This is THE recipe!
Simply throw everything in a food processor or blender and pulse until smooth and voila, hummus is served!
Ingredients: 1 (15.) can chickpeas (garbanzo beans rinsed and drained 2 small cloves garlic, peeled and smashed 1/3 cup tahini 2 tablespoons lemon juice 1-2 tablespoons extra virgin olive oil 1/2 teaspoon ground cumin 1/2 teaspoon fine sea salt 1/4 cup ice water, or more.Taste and adjust seasoning as necessary.Almost dangerously addictive if I do say so!For those concerned about the smoothness of the hummus, Cooks Illustrated (CI) found the following: Make the hummus in a food processor (not a blender). So last Wednesday night, we all piled in our cars and roadtripped it to the countryside after work, and cozied in amongst the moving boxes with some popcorn, wine and beer to give a last toast to this sweet space.A little hard to do in a blender though.It's now a regular around our kitchen.
But we also know that she will miss this sweet house, just as we will.
Redistribute the puree and then, with the processor running, slowly add a blended mixture of the lemon juice and chickpea liquid (either from the can or from the cooking water if cooking the chickpeas from dry).
When I finally got around to making this, I didnt have a lot of low carb dipping options hanging around, so I improvised with some rolled up radicchio leaves and thinly sliced Granny Smith apple. .
Per Serving: 77 calories;.3 g fat;.1 g carbohydrates;.6 g protein; 0 mg cholesterol; 236 mg sodium.
Difficulty: EasyCategory: Quick Ingredients: chickpeas, cumin, fresh parsley, garlic, lemon juice, olive oil, paprika, tahini, toasted pine nuts, water All images and text Gimme Some Oven If you make this recipe, be sure to snap a photo and hashtag it #gimmesomeoven.

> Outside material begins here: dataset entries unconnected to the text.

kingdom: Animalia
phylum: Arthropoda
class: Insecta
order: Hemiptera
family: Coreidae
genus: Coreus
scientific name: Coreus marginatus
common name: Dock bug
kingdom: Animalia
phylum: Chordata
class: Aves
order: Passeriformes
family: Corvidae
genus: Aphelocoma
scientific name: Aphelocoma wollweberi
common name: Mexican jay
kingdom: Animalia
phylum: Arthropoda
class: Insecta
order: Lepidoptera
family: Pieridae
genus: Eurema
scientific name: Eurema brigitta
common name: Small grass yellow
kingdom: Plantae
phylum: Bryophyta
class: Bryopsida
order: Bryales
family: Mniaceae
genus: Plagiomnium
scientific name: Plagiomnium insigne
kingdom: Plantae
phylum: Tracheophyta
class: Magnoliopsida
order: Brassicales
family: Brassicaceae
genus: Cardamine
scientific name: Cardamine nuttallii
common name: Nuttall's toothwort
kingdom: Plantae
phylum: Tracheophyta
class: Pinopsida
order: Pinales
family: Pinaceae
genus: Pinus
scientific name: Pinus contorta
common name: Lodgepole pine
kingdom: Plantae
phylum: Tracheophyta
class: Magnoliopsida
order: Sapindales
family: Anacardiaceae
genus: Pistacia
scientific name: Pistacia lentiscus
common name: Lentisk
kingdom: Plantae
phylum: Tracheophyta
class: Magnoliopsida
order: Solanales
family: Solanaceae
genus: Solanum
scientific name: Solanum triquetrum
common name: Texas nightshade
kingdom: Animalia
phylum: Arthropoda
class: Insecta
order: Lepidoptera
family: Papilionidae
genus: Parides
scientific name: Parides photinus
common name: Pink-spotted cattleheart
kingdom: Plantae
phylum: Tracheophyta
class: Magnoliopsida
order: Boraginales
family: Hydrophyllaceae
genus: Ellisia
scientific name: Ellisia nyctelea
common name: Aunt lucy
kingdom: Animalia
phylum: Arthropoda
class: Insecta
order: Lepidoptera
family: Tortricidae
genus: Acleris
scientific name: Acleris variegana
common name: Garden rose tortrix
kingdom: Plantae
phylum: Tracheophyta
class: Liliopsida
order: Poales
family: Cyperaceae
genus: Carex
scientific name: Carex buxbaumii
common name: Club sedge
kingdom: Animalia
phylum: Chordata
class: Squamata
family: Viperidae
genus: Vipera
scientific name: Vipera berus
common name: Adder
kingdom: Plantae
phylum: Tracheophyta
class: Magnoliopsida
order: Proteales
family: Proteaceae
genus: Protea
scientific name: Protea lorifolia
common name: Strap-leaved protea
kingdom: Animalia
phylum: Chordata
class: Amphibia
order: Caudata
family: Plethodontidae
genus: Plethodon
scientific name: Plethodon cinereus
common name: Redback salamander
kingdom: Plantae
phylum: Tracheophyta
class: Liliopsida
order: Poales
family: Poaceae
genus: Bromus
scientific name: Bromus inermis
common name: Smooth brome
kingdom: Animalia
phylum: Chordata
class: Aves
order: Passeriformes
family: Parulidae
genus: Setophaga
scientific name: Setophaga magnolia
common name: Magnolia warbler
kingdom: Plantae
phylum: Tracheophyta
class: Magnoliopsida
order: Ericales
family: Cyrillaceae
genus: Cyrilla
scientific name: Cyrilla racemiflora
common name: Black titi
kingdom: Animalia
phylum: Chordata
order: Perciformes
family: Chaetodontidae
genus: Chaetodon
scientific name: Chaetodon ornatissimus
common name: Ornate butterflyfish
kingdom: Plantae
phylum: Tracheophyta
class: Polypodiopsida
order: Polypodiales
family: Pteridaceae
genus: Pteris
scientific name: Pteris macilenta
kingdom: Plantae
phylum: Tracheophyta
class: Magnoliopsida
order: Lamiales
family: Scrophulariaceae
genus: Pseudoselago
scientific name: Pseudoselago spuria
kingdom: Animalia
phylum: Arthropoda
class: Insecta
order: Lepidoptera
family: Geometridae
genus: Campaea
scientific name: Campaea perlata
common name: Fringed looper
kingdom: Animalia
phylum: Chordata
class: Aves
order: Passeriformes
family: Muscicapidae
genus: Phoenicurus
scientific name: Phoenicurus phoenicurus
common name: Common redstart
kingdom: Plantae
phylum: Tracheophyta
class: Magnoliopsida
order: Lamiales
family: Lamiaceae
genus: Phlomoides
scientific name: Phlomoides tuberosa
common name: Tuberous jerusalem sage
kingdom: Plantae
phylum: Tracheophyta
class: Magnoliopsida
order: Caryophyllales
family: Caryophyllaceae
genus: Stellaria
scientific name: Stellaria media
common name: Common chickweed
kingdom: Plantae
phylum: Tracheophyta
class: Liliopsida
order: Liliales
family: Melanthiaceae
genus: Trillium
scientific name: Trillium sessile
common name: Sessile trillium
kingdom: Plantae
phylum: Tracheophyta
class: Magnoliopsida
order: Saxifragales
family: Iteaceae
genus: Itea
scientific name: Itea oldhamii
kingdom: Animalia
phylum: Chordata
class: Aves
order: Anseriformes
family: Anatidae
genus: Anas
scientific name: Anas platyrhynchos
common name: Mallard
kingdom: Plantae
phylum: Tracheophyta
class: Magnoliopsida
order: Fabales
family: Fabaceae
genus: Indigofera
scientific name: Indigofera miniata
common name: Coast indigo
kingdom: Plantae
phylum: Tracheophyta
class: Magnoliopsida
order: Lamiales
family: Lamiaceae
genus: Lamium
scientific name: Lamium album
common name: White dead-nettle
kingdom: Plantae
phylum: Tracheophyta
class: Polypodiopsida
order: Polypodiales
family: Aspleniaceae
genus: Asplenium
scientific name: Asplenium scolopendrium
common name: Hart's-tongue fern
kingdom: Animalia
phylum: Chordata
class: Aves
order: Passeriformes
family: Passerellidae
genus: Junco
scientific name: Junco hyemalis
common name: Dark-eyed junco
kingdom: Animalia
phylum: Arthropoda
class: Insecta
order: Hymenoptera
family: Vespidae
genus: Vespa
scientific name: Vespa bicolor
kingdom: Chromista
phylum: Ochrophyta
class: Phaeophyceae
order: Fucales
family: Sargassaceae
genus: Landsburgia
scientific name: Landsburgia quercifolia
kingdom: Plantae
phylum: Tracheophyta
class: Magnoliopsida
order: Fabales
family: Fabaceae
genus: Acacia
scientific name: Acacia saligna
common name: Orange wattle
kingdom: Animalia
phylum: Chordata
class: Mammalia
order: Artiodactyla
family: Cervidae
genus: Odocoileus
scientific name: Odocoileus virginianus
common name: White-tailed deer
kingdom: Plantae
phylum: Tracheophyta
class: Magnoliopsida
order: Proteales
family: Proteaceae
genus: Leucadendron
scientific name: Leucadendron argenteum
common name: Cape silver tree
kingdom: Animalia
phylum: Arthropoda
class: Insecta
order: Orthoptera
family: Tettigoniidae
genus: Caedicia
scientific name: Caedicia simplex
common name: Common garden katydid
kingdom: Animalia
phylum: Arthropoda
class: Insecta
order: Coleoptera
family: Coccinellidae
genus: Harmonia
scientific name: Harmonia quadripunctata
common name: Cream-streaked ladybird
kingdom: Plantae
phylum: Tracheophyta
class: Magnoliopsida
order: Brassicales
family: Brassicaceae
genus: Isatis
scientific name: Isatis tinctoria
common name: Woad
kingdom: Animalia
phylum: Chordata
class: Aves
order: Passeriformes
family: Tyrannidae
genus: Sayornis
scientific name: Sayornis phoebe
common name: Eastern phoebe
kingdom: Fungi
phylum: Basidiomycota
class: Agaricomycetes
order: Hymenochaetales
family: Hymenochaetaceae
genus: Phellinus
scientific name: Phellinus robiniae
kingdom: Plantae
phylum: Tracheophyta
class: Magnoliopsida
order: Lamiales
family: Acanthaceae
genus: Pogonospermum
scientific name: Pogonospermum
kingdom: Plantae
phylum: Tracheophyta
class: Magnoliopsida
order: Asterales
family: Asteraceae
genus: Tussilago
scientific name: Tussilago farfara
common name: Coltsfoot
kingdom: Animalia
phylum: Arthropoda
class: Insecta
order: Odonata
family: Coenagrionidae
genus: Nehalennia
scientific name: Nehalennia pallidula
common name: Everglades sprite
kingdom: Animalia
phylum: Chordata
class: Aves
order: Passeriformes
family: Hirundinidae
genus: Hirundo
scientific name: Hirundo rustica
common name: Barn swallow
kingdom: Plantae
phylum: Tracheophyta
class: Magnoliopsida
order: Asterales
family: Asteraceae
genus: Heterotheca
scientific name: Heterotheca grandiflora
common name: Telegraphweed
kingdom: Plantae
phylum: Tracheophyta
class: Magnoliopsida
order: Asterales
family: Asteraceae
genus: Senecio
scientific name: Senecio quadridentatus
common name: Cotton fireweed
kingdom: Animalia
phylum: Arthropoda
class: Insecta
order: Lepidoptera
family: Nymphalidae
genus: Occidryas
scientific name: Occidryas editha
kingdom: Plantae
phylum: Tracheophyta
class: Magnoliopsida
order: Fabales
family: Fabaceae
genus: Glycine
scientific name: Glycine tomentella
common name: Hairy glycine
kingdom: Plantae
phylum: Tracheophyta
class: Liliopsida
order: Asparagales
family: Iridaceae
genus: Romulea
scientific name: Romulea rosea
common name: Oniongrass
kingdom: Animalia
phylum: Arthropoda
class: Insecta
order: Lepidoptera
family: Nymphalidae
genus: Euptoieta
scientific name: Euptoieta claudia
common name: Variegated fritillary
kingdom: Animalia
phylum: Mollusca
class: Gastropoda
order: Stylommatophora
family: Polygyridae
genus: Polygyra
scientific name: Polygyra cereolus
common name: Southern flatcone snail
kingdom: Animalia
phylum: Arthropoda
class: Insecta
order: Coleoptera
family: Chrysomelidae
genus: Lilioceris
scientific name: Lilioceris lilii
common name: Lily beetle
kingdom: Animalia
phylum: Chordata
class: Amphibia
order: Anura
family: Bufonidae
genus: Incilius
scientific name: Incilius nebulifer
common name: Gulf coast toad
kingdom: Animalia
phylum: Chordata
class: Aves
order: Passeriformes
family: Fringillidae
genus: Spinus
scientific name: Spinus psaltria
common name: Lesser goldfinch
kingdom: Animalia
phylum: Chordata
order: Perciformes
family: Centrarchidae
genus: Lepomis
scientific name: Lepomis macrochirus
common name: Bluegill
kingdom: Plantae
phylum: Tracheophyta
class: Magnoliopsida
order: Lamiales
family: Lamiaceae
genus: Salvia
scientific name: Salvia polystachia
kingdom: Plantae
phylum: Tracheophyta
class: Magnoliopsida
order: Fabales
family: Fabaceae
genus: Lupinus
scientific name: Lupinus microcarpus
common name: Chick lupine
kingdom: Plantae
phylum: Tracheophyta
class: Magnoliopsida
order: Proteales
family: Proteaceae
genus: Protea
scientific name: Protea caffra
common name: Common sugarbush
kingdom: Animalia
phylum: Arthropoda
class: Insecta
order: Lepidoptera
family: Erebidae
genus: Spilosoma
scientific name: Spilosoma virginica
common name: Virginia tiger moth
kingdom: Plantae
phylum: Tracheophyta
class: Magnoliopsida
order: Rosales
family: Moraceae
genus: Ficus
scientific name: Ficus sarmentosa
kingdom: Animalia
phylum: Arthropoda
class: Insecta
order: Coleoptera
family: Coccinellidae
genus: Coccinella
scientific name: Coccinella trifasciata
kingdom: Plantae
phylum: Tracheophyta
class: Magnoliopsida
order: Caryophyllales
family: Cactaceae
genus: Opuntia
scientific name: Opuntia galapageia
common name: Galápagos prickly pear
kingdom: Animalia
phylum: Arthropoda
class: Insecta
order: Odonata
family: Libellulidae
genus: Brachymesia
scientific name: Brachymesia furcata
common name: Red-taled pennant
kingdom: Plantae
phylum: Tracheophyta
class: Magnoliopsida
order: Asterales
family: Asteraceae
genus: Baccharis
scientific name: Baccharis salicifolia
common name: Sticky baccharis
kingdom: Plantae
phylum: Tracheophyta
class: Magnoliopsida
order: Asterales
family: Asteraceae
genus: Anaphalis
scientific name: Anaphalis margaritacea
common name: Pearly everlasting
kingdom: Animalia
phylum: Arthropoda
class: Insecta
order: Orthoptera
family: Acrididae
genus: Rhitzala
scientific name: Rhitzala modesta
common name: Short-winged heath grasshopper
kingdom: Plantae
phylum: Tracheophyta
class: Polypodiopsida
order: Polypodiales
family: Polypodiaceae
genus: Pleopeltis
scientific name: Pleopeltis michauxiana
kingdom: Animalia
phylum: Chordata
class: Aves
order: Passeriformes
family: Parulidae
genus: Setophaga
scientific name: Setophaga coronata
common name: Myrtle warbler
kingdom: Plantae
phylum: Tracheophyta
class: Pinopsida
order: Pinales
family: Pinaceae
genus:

Pretty much any strong flavors will go well in this recipe. .I added a Tbsp of honey and used the whole lemon. The pictures I took back then were not especially appetizing, so I decided to re-shoot this puppy before packing it in my car to go to Lawrence.Garnish with optional toppings and serve immediately, or refrigerate in a sealed container for up to 3 days.Full nutrition, most helpful positive review 12/4/2005, this recipe, like most, is not going to suit everyone's taste as written.I used more garlic than calle.Its not too late to drop some pounds in time to hit the beach this summer!I added three cloves of garlic (next time I'll add four a pinch. And all of our friends were happy to hear the bittersweet news that Amanda recently decided to leave behind this home and come back to join us in Kansas City.Stare at it for a minute and youll see what I mean!
I'd love to see what you cook!
The recipe is still the same one Ive used for years classic ingredients, super quick and easy to make, and always ( always!